Voltaire no alcanzó la fama universal por sus reflexiones filosóficas, sino por un chiste que soltó, sin querer, en una tertulia donde todos los presentes eran gente muy seria. Dijo: “No estoy de acuerdo con lo que dices, pero defenderé con mi vida tu derecho a decirlo”.
No hubo risas, pero sí admiración. De esas frases que suenan muy bien cuando las oyes, pero que, cuando las piensas, te das cuenta de que son una barbaridad. Porque, seamos sinceros, el ser humano no sacrifica ni el tiempo que le queda en el semáforo por lo que él mismo cree, ya ni hablemos de lo que cree otro.
Por supuesto, hay excepciones: los fundamentalistas. Su modus operandi consiste en convertirse en pirotecnia humana, llevándose a quien tuvo la mala fortuna de estar cerca de ellos, o en prácticas más solemnes, como empaparse en gasolina y prenderse fuego con la paz de quien enciende una vela.
Pero vamos al grano. Nadie se va a inmolar por una opinión ajena. Ni Voltaire lo hizo, que dicho sea de paso, vivió hasta los 84 años, con una cuenta bancaria que daba risa de lo absurda que era.

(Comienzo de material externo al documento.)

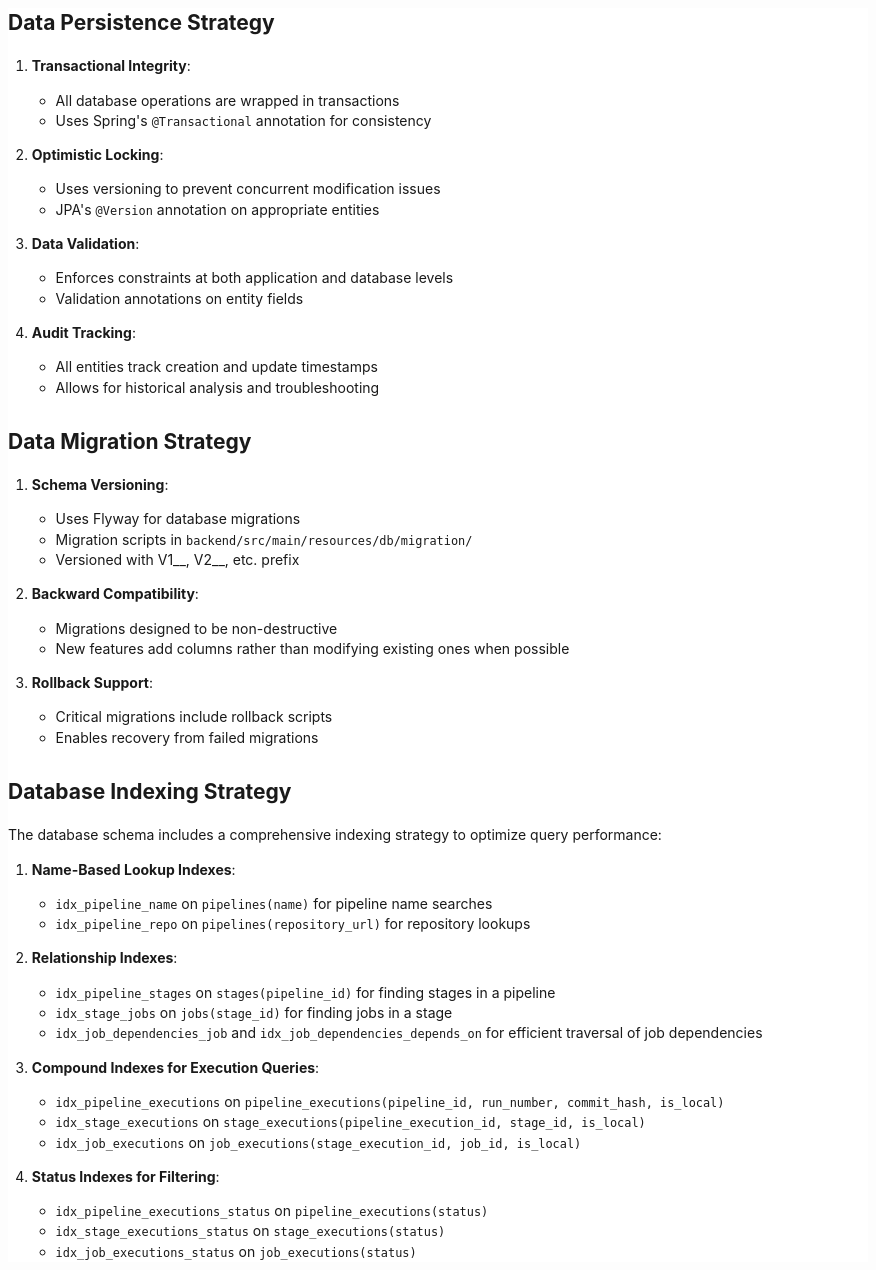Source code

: ## Data Persistence Strategy

1. **Transactional Integrity**:
   - All database operations are wrapped in transactions
   - Uses Spring's `@Transactional` annotation for consistency

2. **Optimistic Locking**:
   - Uses versioning to prevent concurrent modification issues
   - JPA's `@Version` annotation on appropriate entities

3. **Data Validation**:
   - Enforces constraints at both application and database levels
   - Validation annotations on entity fields

4. **Audit Tracking**:
   - All entities track creation and update timestamps
   - Allows for historical analysis and troubleshooting

## Data Migration Strategy

1. **Schema Versioning**:
   - Uses Flyway for database migrations
   - Migration scripts in `backend/src/main/resources/db/migration/`
   - Versioned with V1__, V2__, etc. prefix

2. **Backward Compatibility**:
   - Migrations designed to be non-destructive
   - New features add columns rather than modifying existing ones when possible

3. **Rollback Support**:
   - Critical migrations include rollback scripts
   - Enables recovery from failed migrations

## Database Indexing Strategy

The database schema includes a comprehensive indexing strategy to optimize query performance:

1. **Name-Based Lookup Indexes**:
   - `idx_pipeline_name` on `pipelines(name)` for pipeline name searches
   - `idx_pipeline_repo` on `pipelines(repository_url)` for repository lookups

2. **Relationship Indexes**:
   - `idx_pipeline_stages` on `stages(pipeline_id)` for finding stages in a pipeline
   - `idx_stage_jobs` on `jobs(stage_id)` for finding jobs in a stage
   - `idx_job_dependencies_job` and `idx_job_dependencies_depends_on` for efficient traversal of job dependencies

3. **Compound Indexes for Execution Queries**:
   - `idx_pipeline_executions` on `pipeline_executions(pipeline_id, run_number, commit_hash, is_local)` 
   - `idx_stage_executions` on `stage_executions(pipeline_execution_id, stage_id, is_local)`
   - `idx_job_executions` on `job_executions(stage_execution_id, job_id, is_local)`

4. **Status Indexes for Filtering**:
   - `idx_pipeline_executions_status` on `pipeline_executions(status)`
   - `idx_stage_executions_status` on `stage_executions(status)`
   - `idx_job_executions_status` on `job_executions(status)`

Por eso es gracioso lo que dijo, porque la gente, en vez de reírse, lo interpretó como una máxima universal que la humanidad debería adoptar.
De hecho, este escrito es un intento de ello. No llegaré a los extremos de Voltaire, pero sí defenderé (solo con mi pluma) el derecho que tienen los comediantes, o cualquier persona, de contar chistes trasnochados que puedan ofender a otros, siempre y cuando los digan en lugares donde los ofendidos paguen por escucharlos.
Y para cerrar, ¿quieren un chiste mejor que el de Voltaire? Aquí va: una corporación de refrescos embotellados, cuyo nombre no mencionaré pero que patrocina el auditorio Pepsi Center, se indignó tanto por un par de comediantes que decidió cancelar su espectáculo. Descubrieron, con horror, que un mal chiste es mucho más dañino para sus clientes que la diabetes.